Fonterra isn't interested in making NZ farmers any profits. That much is clear from the latest gDT round of WMP.  it's all politics, funds/shares and globalisation - all those benefits you mentioned are just another companies marketing issue.    Fonterra sells purely on price - hence the use of GMP to make farmers bid against each other for the lowest supply price

well GMP is betting against the pool, assuming all into the pool is in effort to maximise the price.
as an aside, the 18% - 9%, being 9% (referred above as being share knicked by the Euros) of whatever volume is not showing pricing thru GDT.
Q: how does lost of market share influence KPI's for the operatives 
A Shanghai-based spokeswoman for Fonterra said China's infant formula market had always been competitive. "We are a large-scale supplier of ingredients in this category and we have seen continued strong demand from our ingredients customers," the spokeswoman added.
or is a shrugg of shoulders a la earnings lost to Colesworth homemarket supers?
long and the short of it.. its us suppliers who will be 4 it now dollarwise.

 GMP is an auction system, so Fonterra just scoops up all the lowest bets.   You want decent return, your neighbour can dutch bid you lower, he gets his wish.

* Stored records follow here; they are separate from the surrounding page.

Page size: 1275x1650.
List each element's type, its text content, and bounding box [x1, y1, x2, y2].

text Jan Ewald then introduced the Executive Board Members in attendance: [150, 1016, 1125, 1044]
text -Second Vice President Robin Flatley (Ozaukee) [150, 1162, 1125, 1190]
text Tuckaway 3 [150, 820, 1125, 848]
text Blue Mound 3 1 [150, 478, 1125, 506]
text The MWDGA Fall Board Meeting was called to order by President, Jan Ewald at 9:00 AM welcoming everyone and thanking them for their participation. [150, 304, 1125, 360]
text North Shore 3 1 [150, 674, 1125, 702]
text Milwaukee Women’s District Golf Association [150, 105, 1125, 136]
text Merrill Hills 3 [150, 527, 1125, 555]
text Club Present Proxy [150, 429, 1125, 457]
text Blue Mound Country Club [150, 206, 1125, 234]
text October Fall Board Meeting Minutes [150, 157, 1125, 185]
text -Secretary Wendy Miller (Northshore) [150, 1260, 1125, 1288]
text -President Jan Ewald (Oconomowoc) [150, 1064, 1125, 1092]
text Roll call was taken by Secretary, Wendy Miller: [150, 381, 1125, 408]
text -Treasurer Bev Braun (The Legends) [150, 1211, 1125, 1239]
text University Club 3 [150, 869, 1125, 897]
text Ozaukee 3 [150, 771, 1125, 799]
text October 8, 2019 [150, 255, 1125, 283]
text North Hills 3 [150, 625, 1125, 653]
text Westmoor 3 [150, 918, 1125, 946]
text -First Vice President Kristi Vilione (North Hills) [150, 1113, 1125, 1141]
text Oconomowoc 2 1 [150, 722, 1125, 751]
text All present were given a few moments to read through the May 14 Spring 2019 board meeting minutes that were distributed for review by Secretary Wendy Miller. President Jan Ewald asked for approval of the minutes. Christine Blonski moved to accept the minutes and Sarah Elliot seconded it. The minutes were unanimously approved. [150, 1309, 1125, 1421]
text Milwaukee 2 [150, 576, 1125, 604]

In theory they've already sectioned off that part of the contract pool, and pocketed the difference - the coop pool was never going to see that profit anyway.

It just goes to reinforce what I said last year.  $8.00+ bids weren't done to buy WMP, they were contracting for something else of much more important value, and if Fonterra can't lift the price somehow NZ and NZ farmers are going to be wearing the cost.

 At the moment it is looking very likely the bank is going renege on their early loan level to me, but in this environment it isn't looking like a bad thing - especially if Simon was right and I can pick up some 3bd property in suburbs performing with >7% yield.  I've just being going off retail figures to have an eye on the market, but with the extra compliance crap that Fonterra isn't willing to pass on to customers, and lousy returns under cost, property is looking better by the minute.   And since the open home folks have had 4 open homes with zero foot traffic, looks like prices are going to soften in the buyers favour...

Despite a falling world milk price, Australian dairy processors are still asking farmers to produce more milk.
There is an intense battle for milk, with relatively stagnant local production for processors to get enough produce to fill contracts.
Judith Swales, the managing director of Fonterra Australia, says the nation needs to produce more milk.
"That is fundamentally the biggest challenge and the biggest opportunity the industry has. "It's great to build more infrastructure, but you need more milk to fill it. "Otherwise, all the existing players will be competing for a smaller pool (of milk).
"Farmers, processors and customers need the Australian milk industry to grow."
course it does...

How do we get that person fired?

The difficulty we're having getting proper level of return (>6.50/kgMS) according to all sources is the oversupply of milk on the market.

We (the owners of Fonterra) _need_ the customers to be paying more on the gDT, and if Fonterra can't lift/set the WMP to a profitable level, then we need customers to perceive that demand is higher.
 If Judith Swales does not understand her supplier-shareholders needs, she needs to be replaced by someone who does.

the chinese hold all the cards when it comes to milk price. Why would we let them build  milk factories in NZ and give them  the means to break Fonterra?